(Stored records)
------------

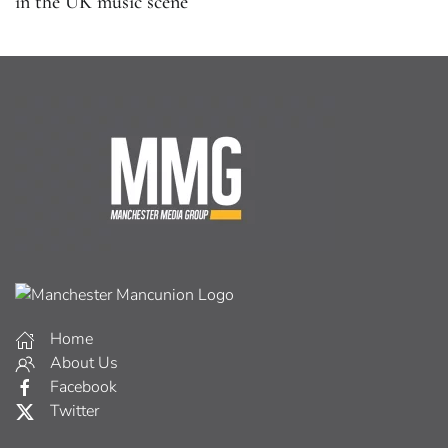
in the UK music scene
Home
About Us
Facebook
Twitter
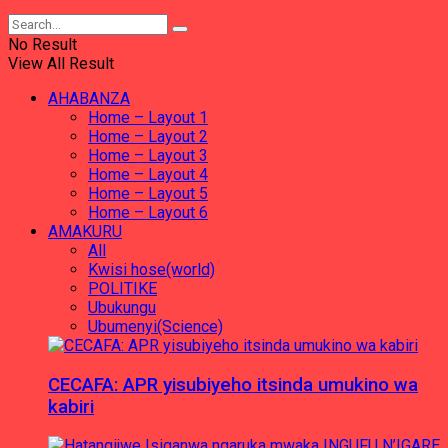
No Result
View All Result
AHABANZA
Home – Layout 1
Home – Layout 2
Home – Layout 3
Home – Layout 4
Home – Layout 5
Home – Layout 6
AMAKURU
All
Kwisi hose(world)
POLITIKE
Ubukungu
Ubumenyi(Science)
CECAFA: APR yisubiyeho itsinda umukino wa
kabiri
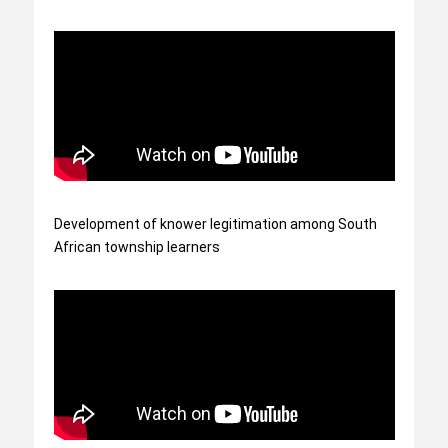
Development of knower legitimation among South
African township learners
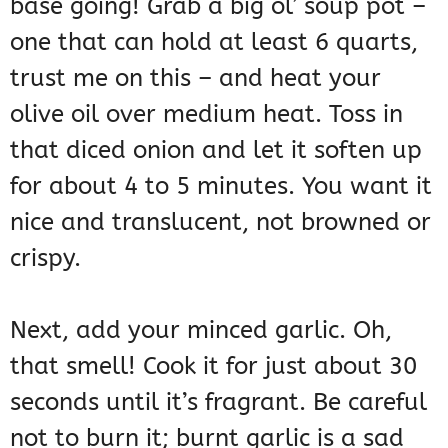
base going! Grab a big ol’ soup pot –
one that can hold at least 6 quarts,
trust me on this – and heat your
olive oil over medium heat. Toss in
that diced onion and let it soften up
for about 4 to 5 minutes. You want it
nice and translucent, not browned or
crispy.
Next, add your minced garlic. Oh,
that smell! Cook it for just about 30
seconds until it’s fragrant. Be careful
not to burn it; burnt garlic is a sad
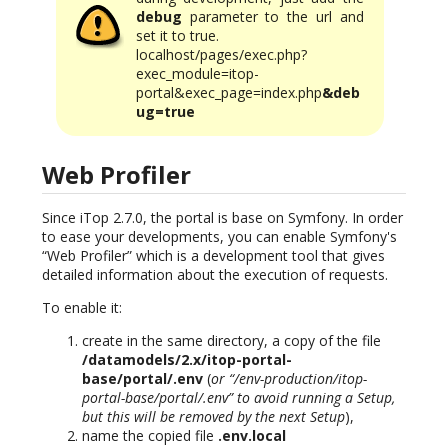
debug
parameter to the url and
set it to true.
localhost/pages/exec.php?
exec_module=itop-
portal&exec_page=index.php
&deb
ug=true
Web Profiler
Since iTop 2.7.0, the portal is base on Symfony. In order
to ease your developments, you can enable Symfony's
“Web Profiler” which is a development tool that gives
detailed information about the execution of requests.
To enable it:
create in the same directory, a copy of the file
/datamodels/2.x/itop-portal-
base/portal/.env
(
or “/env-production/itop-
portal-base/portal/.env” to avoid running a Setup,
but this will be removed by the next Setup
),
name the copied file
.env.local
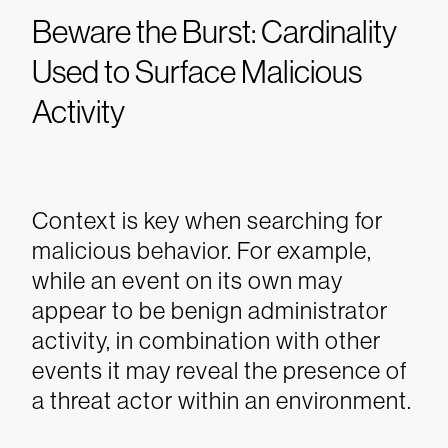
Beware the Burst: Cardinality
Used to Surface Malicious
Activity
Context is key when searching for
malicious behavior. For example,
while an event on its own may
appear to be benign administrator
activity, in combination with other
events it may reveal the presence of
a threat actor within an environment.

------------

▶ **Work instructions**
Which lines of the rows contain the string "this"? Collect each of them, copied in full, and treat case as significant.

▶ **Response below**
trust me on this – and heat your
but this will be removed by the next Setup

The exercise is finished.